Kevin GrumbachLinda Bauer CottlerJen BrownMonique LeSarreRicardo F Gonzalez-FisherCarla D WilliamsJ Lloyd MichenerDonald E NeaseDarius TandonDeepthi S VarmaMilton Mickey EderPublished in: Journal of clinical and translational science (2021)
Efforts to move community engagement in research from marginalized to mainstream include the NIH requiring community engagement programs in all Clinical and Translational Science Awards (CTSAs). However, the COVID-19 pandemic has exposed how little these efforts have changed the dominant culture of clinical research. When faced with the urgent need to generate knowledge about prevention and treatment of the novel coronavirus, researchers largely neglected to involve community stakeholders early in the research process. This failure cannot be divorced from the broader context of systemic racism in the US that has contributed to Black, Indigenous, and People of Color (BIPOC) communities bearing a disproportionate toll from COVID-19, being underrepresented in COVID-19 clinical trials, and expressing greater hesitancy about COVID-19 vaccination. We call on research funders and research institutions to take decisive action to make community engagement obligatory, not optional, in all clinical and translational research and to center BIPOC communities in this process.
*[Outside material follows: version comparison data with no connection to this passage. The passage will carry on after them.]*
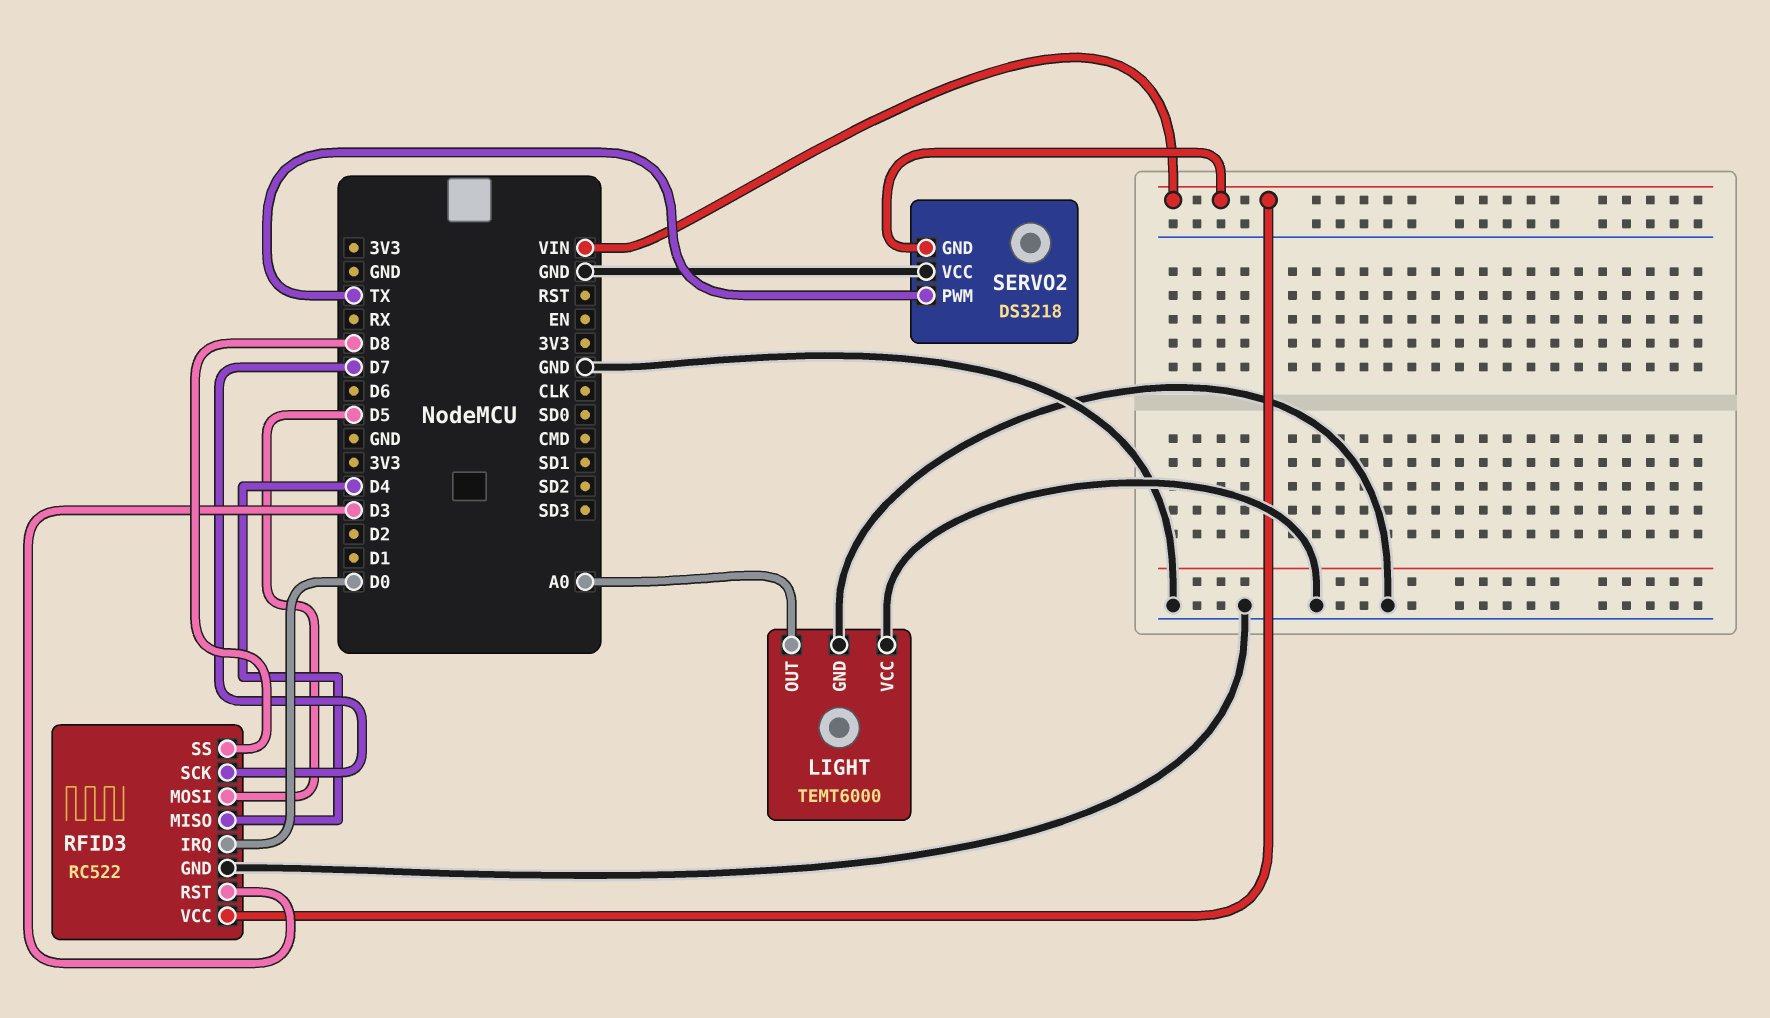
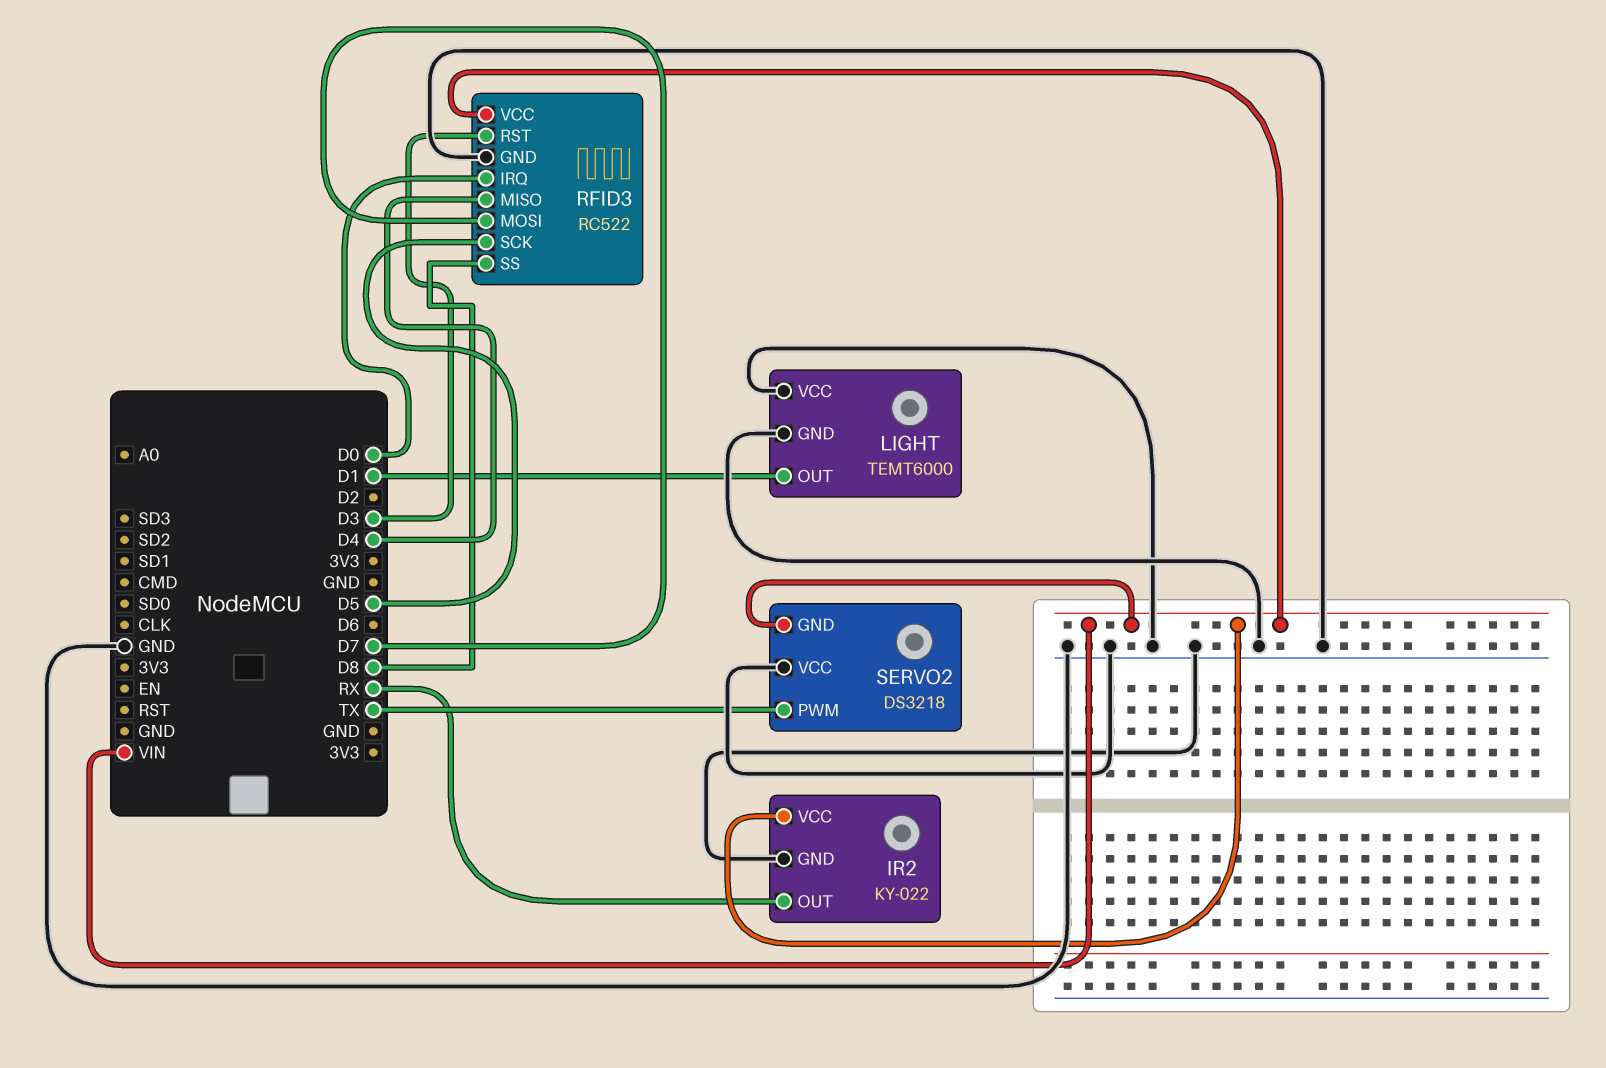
IR2: none -> KY-022
IR2 pin GND: none -> GND
IR2 pin OUT: none -> RX
IR2 pin VCC: none -> VIN
LIGHT pin OUT: A0 -> D1
RFID3 pin MOSI: D5 -> D7
RFID3 pin SCK: D7 -> D5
Recommended actions include funding agencies requiring all research proposals involving human participants to include a community engagement plan, providing adequate funding to support ongoing community engagement, including community stakeholders in agency governance and proposal reviews, promoting racial and ethnic diversity in the research workforce, and making a course in community engaged research a requirement for Masters of Clinical Research curricula.